In order to be successful, you must treat the person who has the disease, the Metabolic Type, before you treat the disease that has the person. More importantly, you must know your Metabolic Type before you can know how nutrients behave in your metabolism as compared to someone else’s.
“…since many people have ancestors from different continents–making them a genetic admixture–the data are rarely clean-cut. In other words, ethnicity is relevant to nutritional genomics, but only as a starting point. Which is why the idea of sorting ourselves by race and pursuing a diet consistent with the original continental diet isn’t going to be very helpful. And why, in fact, the customized diets of most people’s perfect genomic future will probably not be all that different from one another. Kaput estimates that the middle 60 percent of the bell curve are probably not going to need to deviate too much from the basic fruit-and-vegetable-heavy diet recommended by the Department of Agriculture.”
Knowing your family tree is not that helpful. Each of us carries genetic influences from countless ancestors from time immemorial. What genes come to the fore in an individual is really a matter of a kind of genetic roulette.

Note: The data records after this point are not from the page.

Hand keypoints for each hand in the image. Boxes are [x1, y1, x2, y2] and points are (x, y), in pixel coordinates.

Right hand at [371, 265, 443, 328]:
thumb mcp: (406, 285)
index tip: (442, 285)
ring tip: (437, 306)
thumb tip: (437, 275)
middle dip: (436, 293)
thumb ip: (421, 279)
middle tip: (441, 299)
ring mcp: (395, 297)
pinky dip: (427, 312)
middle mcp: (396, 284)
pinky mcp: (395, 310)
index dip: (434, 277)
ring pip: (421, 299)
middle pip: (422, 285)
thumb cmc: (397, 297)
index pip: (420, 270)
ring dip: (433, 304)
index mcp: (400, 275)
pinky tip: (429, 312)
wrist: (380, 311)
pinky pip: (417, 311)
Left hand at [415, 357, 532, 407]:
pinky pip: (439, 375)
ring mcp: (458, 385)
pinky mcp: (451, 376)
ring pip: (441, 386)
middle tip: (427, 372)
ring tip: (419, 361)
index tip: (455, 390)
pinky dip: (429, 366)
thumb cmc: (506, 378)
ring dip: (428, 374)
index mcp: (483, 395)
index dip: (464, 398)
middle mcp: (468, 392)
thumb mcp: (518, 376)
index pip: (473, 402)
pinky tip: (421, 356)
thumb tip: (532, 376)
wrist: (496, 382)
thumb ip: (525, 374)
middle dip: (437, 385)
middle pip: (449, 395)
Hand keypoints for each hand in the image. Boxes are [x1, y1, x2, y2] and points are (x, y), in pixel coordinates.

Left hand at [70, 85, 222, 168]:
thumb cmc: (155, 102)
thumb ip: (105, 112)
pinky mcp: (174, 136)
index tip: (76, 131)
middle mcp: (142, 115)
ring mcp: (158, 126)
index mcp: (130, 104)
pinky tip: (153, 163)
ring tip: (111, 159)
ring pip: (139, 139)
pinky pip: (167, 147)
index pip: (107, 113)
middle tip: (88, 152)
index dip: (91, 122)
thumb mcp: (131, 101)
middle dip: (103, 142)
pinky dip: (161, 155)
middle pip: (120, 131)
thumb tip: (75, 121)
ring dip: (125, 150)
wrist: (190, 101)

We see routinely that even within the same family, there can be dramatic variations of the Metabolic Type requirements between siblings. If one child tends to be lean, energetic and thriving while the other child tends to be overweight, slow and failing, the chances are very high that the diet is right for the first child’s Metabolic Type but very wrong for the second child’s Metabolic Type.
As a workable concept, ”eat right for your genotype” may be a decade or two –or more–down the road.

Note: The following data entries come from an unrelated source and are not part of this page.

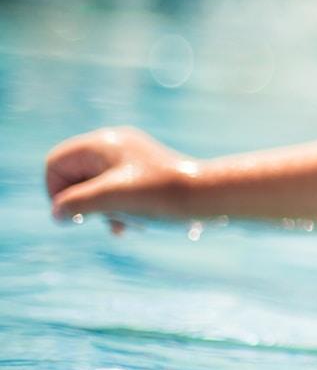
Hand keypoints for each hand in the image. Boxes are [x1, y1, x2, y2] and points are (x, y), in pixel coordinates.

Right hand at [45, 127, 191, 233]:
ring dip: (105, 211)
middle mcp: (115, 145)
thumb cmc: (159, 195)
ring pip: (97, 189)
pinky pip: (117, 193)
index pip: (56, 163)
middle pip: (76, 177)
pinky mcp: (145, 174)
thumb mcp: (109, 200)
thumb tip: (58, 212)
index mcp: (103, 143)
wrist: (208, 197)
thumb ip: (74, 204)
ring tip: (126, 223)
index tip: (73, 212)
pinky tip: (132, 226)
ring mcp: (131, 158)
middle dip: (86, 203)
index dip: (56, 190)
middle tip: (106, 217)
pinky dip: (119, 210)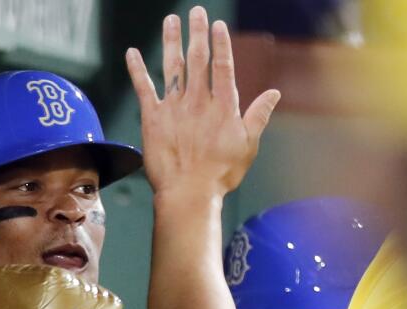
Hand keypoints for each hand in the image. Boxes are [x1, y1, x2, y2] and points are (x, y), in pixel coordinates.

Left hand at [125, 6, 279, 199]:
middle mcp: (198, 101)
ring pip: (172, 67)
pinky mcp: (152, 119)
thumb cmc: (221, 174)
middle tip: (196, 11)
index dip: (220, 43)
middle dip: (197, 33)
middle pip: (198, 59)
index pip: (223, 66)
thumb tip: (274, 93)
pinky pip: (143, 89)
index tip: (217, 25)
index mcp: (223, 106)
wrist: (189, 192)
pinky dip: (137, 70)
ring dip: (170, 41)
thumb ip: (258, 116)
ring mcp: (174, 108)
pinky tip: (131, 53)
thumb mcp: (248, 146)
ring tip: (170, 21)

If that’s a definition of the future, then the future is now! Metabolic Typing analyses are currently available that can precisely determine the proper diet and supplementation for each person’s Metabolic Type. There is no need to wait 10 years to obtain that kind of information. Bottom line: you can eat the best organic foods, drink plenty of purified water, get sufficient rest, exercise until you’re “blue in the face,” and take the finest supplements money can buy, but if you don’t eat right for your Metabolic Type and take supplements accordingly, you’re only wasting your time and money. And as the genome research is revealing, you might even be doing yourself some harm.